NEW DELHI: Misbehaving on a plane or doing anything that endangers flight safety and fellow passengers could soon mean getting debarred from taking to the skies again for some time.

Aviation minister Jayant Sinha is finalising India’s own “no fly list” that will grade unruly acts committed by flyers and accordingly bar them from flying for a period ranging from a few months to a few years.

People who wish to fly on domestic routes now need to provide identity proof such as Aadhaar number, PAN card, passport or driving licence number at the time of booking tickets

For international tickets, passport numbers and visa details have to be furnished.

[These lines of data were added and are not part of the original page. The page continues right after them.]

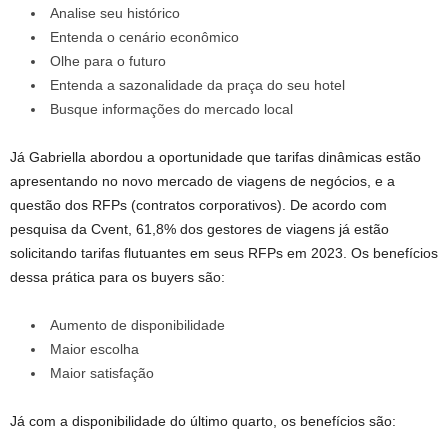
Analise seu histórico
Entenda o cenário econômico
Olhe para o futuro
Entenda a sazonalidade da praça do seu hotel
Busque informações do mercado local
Já Gabriella abordou a oportunidade que tarifas dinâmicas estão
apresentando no novo mercado de viagens de negócios, e a
questão dos RFPs (contratos corporativos). De acordo com
pesquisa da Cvent, 61,8% dos gestores de viagens já estão
solicitando tarifas flutuantes em seus RFPs em 2023. Os benefícios
dessa prática para os buyers são:
Aumento de disponibilidade
Maior escolha
Maior satisfação
Já com a disponibilidade do último quarto, os benefícios são:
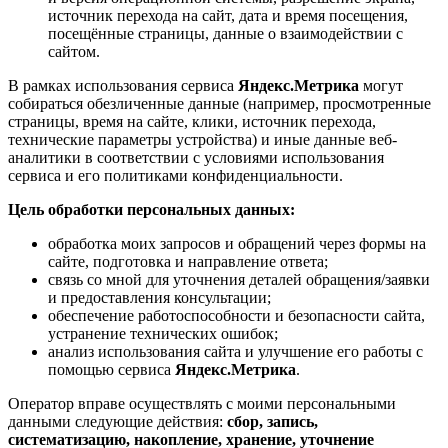
источник перехода на сайт, дата и время посещения,
посещённые страницы, данные о взаимодействии с
сайтом.
В рамках использования сервиса
Яндекс.Метрика
могут
собираться обезличенные данные (например, просмотренные
страницы, время на сайте, клики, источник перехода,
технические параметры устройства) и иные данные веб-
аналитики в соответствии с условиями использования
сервиса и его политиками конфиденциальности.
Цель обработки персональных данных:
обработка моих запросов и обращений через формы на
сайте, подготовка и направление ответа;
связь со мной для уточнения деталей обращения/заявки
и предоставления консультации;
обеспечение работоспособности и безопасности сайта,
устранение технических ошибок;
анализ использования сайта и улучшение его работы с
помощью сервиса
Яндекс.Метрика
.
Оператор вправе осуществлять с моими персональными
данными следующие действия:
сбор, запись,
систематизацию, накопление, хранение, уточнение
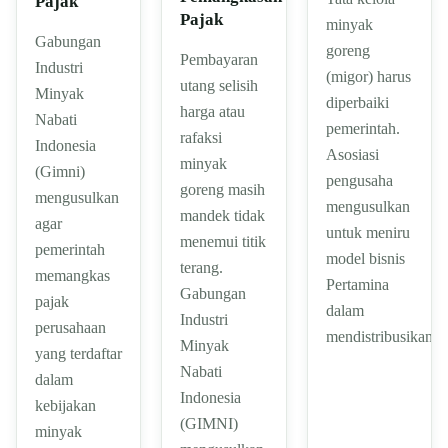
Pajak
Pajak
minyak
Gabungan
goreng
Pembayaran
Industri
(migor) harus
utang selisih
Minyak
diperbaiki
harga atau
Nabati
pemerintah.
rafaksi
Indonesia
Asosiasi
minyak
(Gimni)
pengusaha
goreng masih
mengusulkan
mengusulkan
mandek tidak
agar
untuk meniru
menemui titik
pemerintah
model bisnis
terang.
memangkas
Pertamina
Gabungan
pajak
dalam
Industri
perusahaan
mendistribusikan
Minyak
yang terdaftar
Nabati
dalam
Indonesia
kebijakan
(GIMNI)
minyak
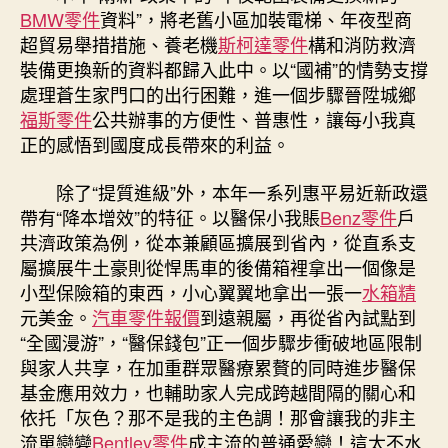
BMW零件
資料”，將老舊小區加裝電梯、年夜型商
超貿易舉措措施、養老機
斯柯達零件
構和消防救濟
裝備更換新的資料都歸入此中。以“國補”的情勢支撐
處理蒼生家門口的出行困難，進一個步驟晉陞城鄉
福斯零件
公共辦事的方便性、普惠性，讓每小我真
正的感悟到國度成長帶來的利益。
除了“提質進級”外，本年一系列惠平易近新政還
帶有“降本增效”的特征。以醫保小我賬
Benz零件
戶
共濟政策為例，從本兼顧區擴展到省內，從直系支
屬擴展牛土豪則從悍馬車的後備箱裡拿出一個像是
小型保險箱的東西，小心翼翼地拿出一張一
水箱精
元美金。
汽車零件報價
到遠親屬，再從省內試點到
“全國漫游”，“醫保錢包”正一個步驟步衝破地區限制
與家人共享，在加重群眾醫療累贅的同時進步醫保
基金應用效力，也輔助家人完成跨越間隔的關心和
依托「灰色？那不是我的主色調！那會讓我的非主
流單戀變
Bentley零件
成主流的普通愛戀！這太不水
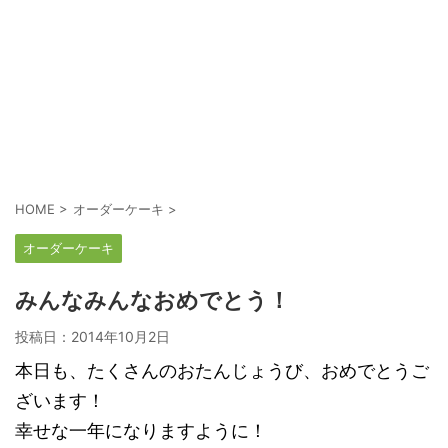
HOME
>
オーダーケーキ
>
オーダーケーキ
みんなみんなおめでとう！
投稿日：
2014年10月2日
本日も、たくさんのおたんじょうび、おめでとうご
ざいます！
幸せな一年になりますように！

“We will make providing some government I-card at booking or linking a PNR to an identity proof mandatory and this will enable us to track travellers. Once this is done, we will have an Indian version of the no-fly list — a dynamic list where people found to have acted unruly, disruptive or dangerous fashion on flights will keep added. If such a person books a ticket, it will automatically alert agencies that such a person will try to fly and be stopped from doing so,” said a source.

In the US if a person is on the no-fly list and books a ticket, an alert is automatically sounded. The concept of no fly list has emanated from America where the federal government terrorist screening centre maintains a list of people who are barred from boarding commercial flights into and out of America and even over its airspace.

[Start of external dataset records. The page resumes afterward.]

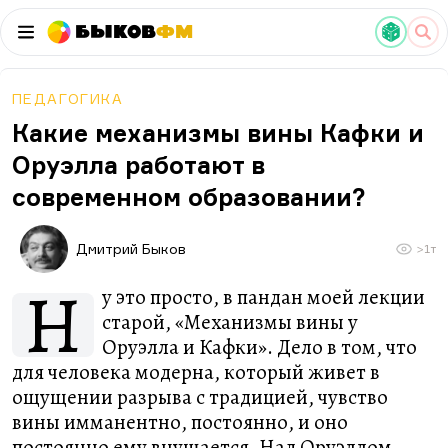
Быков
ФМ
ПЕДАГОГИКА
Какие механизмы вины Кафки и
Оруэлла работают в
современном образовании?
Дмитрий Быков
>1т
Н
у это просто, в пандан моей лекции
старой, «Механизмы вины у
Оруэлла и Кафки». Дело в том, что
для человека модерна, который живет в
ощущении разрыва с традицией, чувство
вины имманентно, постоянно, и оно
постоянно ему внушается. Над Оруэллом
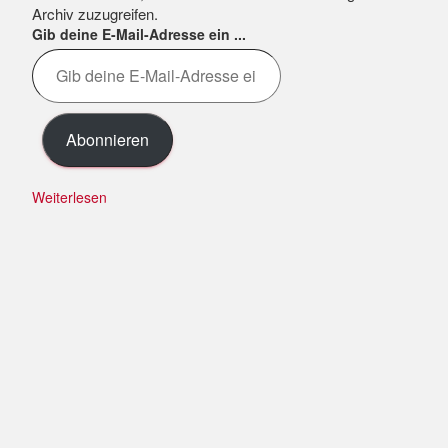
Archiv zuzugreifen.
Gib deine E-Mail-Adresse ein ...
Abonnieren
Weiterlesen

At present in India, all passengers need to show an identity card issued by a government agency and ticket to enter airports in India. However, for domestic check-in, airlines do not always ask for an I-card at the time of issuing boarding cards. They do so only in suspicious cases.

Jayant Sinha is learnt to be working on a major digital traveller initiative which will have digital record of everyone in the aviation ecosystem.
“Identification of travellers will also done by this initiative. We are working out the modalities of what type of dangerous behaviour should have what period of not being allowed to fly. It depends on how we view various violations, based on which there will be higher or lower consequences,” said a source.

In recent months, there have been several cases of unruly flyers threatening safety of their co-passengers. The most recent case was on February 4 when an unruly flyer on a Delhi-Mumbai flight claimed that he had the plane in his control and that he would crash the same. It took some off duty pilots and well-built passengers to pin down the young man. He was sedated and handed over to security agencies in Mumbai.